Jamal Benrbiâ, plus que jamais dans le viseur de l’opposition

Ce mois de piété et de privations, semble ouvrir l’appétit à certains élus de l’opposition, qui multiplient les « lettres ouvertes » au président du conseil communal, ignorant au passage (ou faisant semblant d’ignorer) les capacités de l’homme à réagir et à retrousser ses manches, ne serait-ce qu’une fois, en donnant la primauté aux préoccupations des citoyens, au lieu  de ses affaires personnelles. L’homme est connu dans les quatre coins de la ville. Il a déjà été président, plus d’une fois…et pour le rendement sur le terrain, que tout un chacun sait. Comment il a donc réussi à être réélu, une énième fois, je vous laisse le deviner.

Ceci dit,  peut-on dire, pour autant, que cette sacrée opposition, qui essaye ( de faire le Buzz ?) regorge de potentialités capables de rendre à la ville son aura d’antan ? Nous faisons allusion ici, aux époques de Lakhtib et Arsalane.

Maintes fois on y a cru et maintes fois on y a été déçu.

Parce que parler c’est bien et c’est…facile. Formuler de belles phrases, c’est encore mieux…c’est séduisant. Mais être capable de les traduire en actes, c’est l’idéal. Un idéal que les mazaganais attendent depuis l’ère des deux personnalités précitées. Un idéal que cette opposition semble incapable, elle aussi de nous offrir et par ricochet, un idéal, auquel, les mazaganais aspirent toujours.

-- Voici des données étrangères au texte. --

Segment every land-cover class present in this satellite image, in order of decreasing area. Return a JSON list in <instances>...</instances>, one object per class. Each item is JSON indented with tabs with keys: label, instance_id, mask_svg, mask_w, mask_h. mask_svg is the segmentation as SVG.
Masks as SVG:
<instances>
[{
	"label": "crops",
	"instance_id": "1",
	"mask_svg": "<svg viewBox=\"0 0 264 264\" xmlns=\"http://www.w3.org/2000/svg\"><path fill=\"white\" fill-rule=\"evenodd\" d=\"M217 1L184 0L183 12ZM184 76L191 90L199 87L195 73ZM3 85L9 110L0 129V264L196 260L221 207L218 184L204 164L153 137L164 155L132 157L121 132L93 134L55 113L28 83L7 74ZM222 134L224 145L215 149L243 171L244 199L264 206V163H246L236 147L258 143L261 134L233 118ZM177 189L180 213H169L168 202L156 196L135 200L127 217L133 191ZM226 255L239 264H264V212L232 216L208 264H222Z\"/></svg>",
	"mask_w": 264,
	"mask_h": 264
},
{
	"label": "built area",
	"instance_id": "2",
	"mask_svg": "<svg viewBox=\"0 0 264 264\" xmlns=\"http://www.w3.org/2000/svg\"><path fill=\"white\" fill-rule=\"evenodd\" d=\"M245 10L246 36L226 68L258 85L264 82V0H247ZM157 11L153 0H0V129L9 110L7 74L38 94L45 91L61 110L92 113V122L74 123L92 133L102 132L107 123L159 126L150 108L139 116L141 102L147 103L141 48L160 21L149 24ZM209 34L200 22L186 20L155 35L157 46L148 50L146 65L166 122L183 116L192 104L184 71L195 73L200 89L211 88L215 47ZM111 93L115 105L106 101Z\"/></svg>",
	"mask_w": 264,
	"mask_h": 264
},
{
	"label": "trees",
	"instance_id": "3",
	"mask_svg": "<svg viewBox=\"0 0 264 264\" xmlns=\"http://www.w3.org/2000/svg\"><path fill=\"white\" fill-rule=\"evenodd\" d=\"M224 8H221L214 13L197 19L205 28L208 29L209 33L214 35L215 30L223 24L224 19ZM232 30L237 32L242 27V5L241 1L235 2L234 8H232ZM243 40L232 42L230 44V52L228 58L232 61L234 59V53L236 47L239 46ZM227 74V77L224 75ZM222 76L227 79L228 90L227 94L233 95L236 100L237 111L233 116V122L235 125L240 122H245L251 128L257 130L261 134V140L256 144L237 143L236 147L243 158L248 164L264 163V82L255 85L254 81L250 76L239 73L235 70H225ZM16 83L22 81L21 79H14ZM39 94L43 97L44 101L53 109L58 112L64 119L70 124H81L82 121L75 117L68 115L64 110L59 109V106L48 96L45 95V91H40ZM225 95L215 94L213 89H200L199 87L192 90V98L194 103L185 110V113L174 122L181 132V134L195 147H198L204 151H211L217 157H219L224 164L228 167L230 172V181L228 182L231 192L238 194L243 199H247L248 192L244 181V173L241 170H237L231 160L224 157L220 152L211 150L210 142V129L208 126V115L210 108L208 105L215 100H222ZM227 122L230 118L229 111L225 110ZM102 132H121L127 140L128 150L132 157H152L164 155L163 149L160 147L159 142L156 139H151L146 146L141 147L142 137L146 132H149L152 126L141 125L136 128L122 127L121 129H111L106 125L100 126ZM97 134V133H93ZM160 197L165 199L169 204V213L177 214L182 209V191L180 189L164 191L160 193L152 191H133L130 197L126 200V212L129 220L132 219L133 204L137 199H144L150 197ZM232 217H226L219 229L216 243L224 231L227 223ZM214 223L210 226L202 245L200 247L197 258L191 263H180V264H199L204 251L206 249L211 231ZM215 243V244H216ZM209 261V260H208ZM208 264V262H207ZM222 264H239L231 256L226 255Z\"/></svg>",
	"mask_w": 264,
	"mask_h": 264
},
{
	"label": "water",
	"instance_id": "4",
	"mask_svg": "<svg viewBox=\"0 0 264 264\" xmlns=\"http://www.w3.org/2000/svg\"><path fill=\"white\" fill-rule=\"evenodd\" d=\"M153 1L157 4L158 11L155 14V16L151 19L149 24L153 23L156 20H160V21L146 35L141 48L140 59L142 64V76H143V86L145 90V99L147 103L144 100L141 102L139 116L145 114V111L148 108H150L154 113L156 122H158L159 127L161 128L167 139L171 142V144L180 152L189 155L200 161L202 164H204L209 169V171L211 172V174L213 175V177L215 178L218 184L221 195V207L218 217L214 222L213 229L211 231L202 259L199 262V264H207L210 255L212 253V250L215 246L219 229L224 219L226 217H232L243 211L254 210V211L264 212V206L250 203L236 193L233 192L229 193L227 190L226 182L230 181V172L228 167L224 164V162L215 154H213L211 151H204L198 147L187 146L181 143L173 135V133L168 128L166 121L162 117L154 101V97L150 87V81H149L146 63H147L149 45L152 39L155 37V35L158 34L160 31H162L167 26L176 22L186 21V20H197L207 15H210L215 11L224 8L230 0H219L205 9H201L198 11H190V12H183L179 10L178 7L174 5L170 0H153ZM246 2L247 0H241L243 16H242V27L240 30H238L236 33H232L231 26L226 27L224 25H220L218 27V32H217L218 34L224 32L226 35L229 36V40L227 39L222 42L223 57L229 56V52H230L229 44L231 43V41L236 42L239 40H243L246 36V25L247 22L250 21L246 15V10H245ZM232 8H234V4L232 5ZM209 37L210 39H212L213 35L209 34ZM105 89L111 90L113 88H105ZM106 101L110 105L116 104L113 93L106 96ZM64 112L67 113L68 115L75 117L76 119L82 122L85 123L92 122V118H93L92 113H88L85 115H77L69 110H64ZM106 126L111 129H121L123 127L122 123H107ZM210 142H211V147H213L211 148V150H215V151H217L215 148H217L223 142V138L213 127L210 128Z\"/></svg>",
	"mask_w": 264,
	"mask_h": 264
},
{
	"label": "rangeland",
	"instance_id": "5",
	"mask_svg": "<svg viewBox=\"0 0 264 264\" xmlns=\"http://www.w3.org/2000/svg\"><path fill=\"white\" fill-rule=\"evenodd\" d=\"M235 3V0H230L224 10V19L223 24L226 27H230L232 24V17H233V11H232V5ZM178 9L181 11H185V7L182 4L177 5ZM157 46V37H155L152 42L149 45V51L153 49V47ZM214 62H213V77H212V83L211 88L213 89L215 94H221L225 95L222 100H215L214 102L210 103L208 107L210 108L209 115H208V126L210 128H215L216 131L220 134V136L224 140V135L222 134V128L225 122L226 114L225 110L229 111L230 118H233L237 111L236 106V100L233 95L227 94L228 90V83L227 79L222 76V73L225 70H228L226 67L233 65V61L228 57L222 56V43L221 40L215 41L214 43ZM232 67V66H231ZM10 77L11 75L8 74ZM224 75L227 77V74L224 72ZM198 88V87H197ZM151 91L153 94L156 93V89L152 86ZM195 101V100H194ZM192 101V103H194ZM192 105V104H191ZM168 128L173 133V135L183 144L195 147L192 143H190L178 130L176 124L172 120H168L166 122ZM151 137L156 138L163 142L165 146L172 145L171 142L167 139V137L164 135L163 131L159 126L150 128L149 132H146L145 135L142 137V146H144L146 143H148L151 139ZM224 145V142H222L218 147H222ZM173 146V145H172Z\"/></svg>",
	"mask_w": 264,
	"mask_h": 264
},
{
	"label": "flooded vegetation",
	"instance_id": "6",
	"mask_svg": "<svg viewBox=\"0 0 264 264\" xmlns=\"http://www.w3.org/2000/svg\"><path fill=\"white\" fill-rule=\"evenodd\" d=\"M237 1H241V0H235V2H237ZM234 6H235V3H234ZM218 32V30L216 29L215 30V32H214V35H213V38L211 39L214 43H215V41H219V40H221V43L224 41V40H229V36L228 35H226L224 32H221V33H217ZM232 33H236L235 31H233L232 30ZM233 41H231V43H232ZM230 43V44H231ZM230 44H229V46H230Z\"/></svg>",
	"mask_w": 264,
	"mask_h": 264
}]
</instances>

Pour ne pas vous faire trop attendre, voici en les grandes lignes de cette lettre ouvertes envoyée dernièrement  au président Jamal Benrbiâ, par deux élus de l’opposition, en l’occurrence, Benrazzouk et Khodar :

  • Désignation d’un Directeur général (Secrétaire général) qui ait l’étoffe pour être un intermédiaire exemplaire, entre le conseil et les fonctionnaires de la commune.
  • Révision des dernières nominations concernant les chefs de service et de division.
  • La modernisation des outils du travail et la nomination des profiles adéquats, aux postes clés, afin de permettre à la commune de réaliser la mise à niveau, tant souhaitée.
  • Tous les cadres de la commune, prêtés à d’autres ministères, doivent regagner leurs postes à la commune et la faire profiter de leur expérience et savoir-faire.
  • Les cadres qui ont regagné El-Jadida, y arrivant de la région, pour différentes raisons, doivent regagner leurs postes initiaux, afin d’alléger les charges salariales de la commune.
  • Des cycles de formation doivent être organisés en collaboration avec la direction  de la formation du ministère de l’intérieur, des centres de formations et de la faculté Abouchouaib Addoukali.
  • Les primes pour les Travaux Pénibles (TPS), doivent être distribuées selon des critères plus équitables et par une commission mixte et représentative de toutes les parties concernées.
  • Les agents, les chaouechs, les chauffeurs…doivent porter un uniforme.
  • Une police administrative, plus intègre et plus performante, contrairement à celle en place, jusqu’à, il y a à peine, quelques mois.

Et en fin, tout mettre en œuvre pour « diagnostiquer le mal » et tout faire en sorte pour y travailler dessus et essayer d’y trouver, le bon remède.